Jesús renueva esta enseñanza, revelando a los hombres cómo Dios es su Padre: deben rogarle sencilla mente: “Padre nuestro, danos hoy nuestro pan cotidiano” (Mt 6,11), sin preocuparse por el mañana, y sin temer por su vida; porque “su Padre sabe” todo lo que necesitan y todo lo que les sucede (Mt 6,15-34; 10,28-31; Lc 6,34; 12,22-32; 21,18). Esto es suficiente para establecer al creyente en la esperanza inquebrantable; porque, como dice el apóstol Pablo, “Dios hará que todas las cosas colaboren para su bien” y nada podrá separarlo del amor que Dios le demuestra en Jesucristo (Rom 8, 28.31-39), ni siquiera las peores pruebas. Muy al contrario: gracias a éstas podrá revelar a sus hermanos el verdadero semblante de la providencia de su Padre.

2. La Providencia exige la fidelidad constante.

En efecto, Dios no invita al hombre a la pasividad, ni a una dimisión de su libertad; quiere, por el contrario, educarlo. Por medio de las pruebas lo apremia para que colabore con él con sus iniciativas libres, mientras que mediante sus promesas suscita su confianza y lo libra así de los miedos que pudieran paralizarlo ante los riesgos de tal colaboración. Si satisface las necesidades de los que llama a ser sus hijos, es para que puedan ser fieles a su vocación de testigos de su amor.

a) Ya en el AT, los amigos de Dios comprenden que deben responder con una fidelidad perfecta a aquel que, después de haberlos escogido, los rodea de su protección.

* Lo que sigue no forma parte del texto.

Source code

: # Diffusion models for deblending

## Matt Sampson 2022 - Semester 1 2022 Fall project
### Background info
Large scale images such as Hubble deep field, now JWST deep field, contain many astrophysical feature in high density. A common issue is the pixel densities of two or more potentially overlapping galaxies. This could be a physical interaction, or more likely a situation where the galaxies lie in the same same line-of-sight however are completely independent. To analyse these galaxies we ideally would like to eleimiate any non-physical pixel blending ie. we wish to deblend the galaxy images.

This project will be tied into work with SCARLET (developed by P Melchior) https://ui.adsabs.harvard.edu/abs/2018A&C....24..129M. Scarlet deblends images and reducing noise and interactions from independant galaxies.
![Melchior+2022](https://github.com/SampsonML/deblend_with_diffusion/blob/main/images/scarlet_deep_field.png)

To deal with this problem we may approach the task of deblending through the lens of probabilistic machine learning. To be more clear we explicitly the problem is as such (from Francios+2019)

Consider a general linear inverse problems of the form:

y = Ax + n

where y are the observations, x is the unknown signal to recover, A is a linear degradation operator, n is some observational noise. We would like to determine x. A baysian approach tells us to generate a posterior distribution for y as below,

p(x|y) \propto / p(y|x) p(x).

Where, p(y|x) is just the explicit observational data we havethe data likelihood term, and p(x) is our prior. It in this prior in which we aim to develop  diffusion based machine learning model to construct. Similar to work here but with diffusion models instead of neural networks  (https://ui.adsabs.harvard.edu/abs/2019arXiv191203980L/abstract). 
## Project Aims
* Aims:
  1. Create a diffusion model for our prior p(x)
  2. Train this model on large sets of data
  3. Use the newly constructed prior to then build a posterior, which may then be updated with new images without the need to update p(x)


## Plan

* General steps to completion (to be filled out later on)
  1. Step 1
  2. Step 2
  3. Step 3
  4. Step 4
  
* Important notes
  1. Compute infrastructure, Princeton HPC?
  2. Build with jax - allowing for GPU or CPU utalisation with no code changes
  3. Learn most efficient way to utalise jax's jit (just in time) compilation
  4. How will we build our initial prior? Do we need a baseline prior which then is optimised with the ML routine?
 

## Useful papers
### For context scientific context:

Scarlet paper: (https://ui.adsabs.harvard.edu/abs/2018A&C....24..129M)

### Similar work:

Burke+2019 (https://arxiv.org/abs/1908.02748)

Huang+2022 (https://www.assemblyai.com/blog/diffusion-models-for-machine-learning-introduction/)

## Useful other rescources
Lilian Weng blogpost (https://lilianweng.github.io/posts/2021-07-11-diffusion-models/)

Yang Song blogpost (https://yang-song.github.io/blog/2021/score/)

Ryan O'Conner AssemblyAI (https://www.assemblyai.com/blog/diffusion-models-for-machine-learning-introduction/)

Abraham, seguro de que “Dios proveerá” (Gén 22,8.13s), no vacila en sacrificar a su hijo para obedecer al Señor. José, que no quiere pecar contra Dios, no vacila en exponerse a las iras de la mujer de su amo (Gén 39,9s).

Pero el pueblo de Israel, desde sus orígenes, se muestra infiel, precisamente porque no se fía plenamente del Dios que lo ha liberado y que lo alimenta en el desierto; en lugar de aguardar de él cada día su alimento, quiere, contra la orden divina, constituirse reservas (Ex 16,20).

El Libro de Judit fue escrito para recordar a Israel las exigencias de su vocación; Judit se niega a poner a prueba la providencia (Jdt 8,12-16), pero no vacila en hacerse su instrumento, aunque cuidando de mantenerse fiel a todas las exigencias de la ley (9,9; 12,2; 13,18s). Como eco de tal ejemplo resuena la máxima del sabio salmista: “Confía en el Señor y obra bien” (Sal 37,3).

b) Jesús, que revela a los hombres el amor infinito de que es expresión la providencia, les enseña también con su ejemplo y con su palabra cómo responder a tal amor. Esta respuesta consiste en buscar ante todo el reinado de este amor, en negarse a someterse a otro dueño (Mt 6,33.24).

Consiste en pedir al Padre que se haga su voluntad así en la tierra como en el cielo. Consiste en aguardar por añadidura el pan de cada día y todo lo que un hijo de Dios necesita para cumplir la voluntad de su Padre (Mt 6,10s).

Necesita ante todo fidelidad en las pruebas; la providencia no se las ahorró a Jesús, que conoció el abandono de su Padre (Mt 27,46) y que, obediente hasta la muerte, afirmó su confianza filial con su última palabra pronunciada en la cruz: “Padre, en tus manos encomiendo mi espíritu” (Lc 23,46).

Con esta fidelidad confiada atravesó el buen Pastor la muerte y nos dio la única luz que nos permite atravesar la noche en que nos sumen a veces el mal y la desgracia. Imitando a Cristo, su discípulo seguirá los caminos misteriosos de la providencia y tendrá la satisfacción de ser testigo y colaborador fiel del amor en que ha confiado.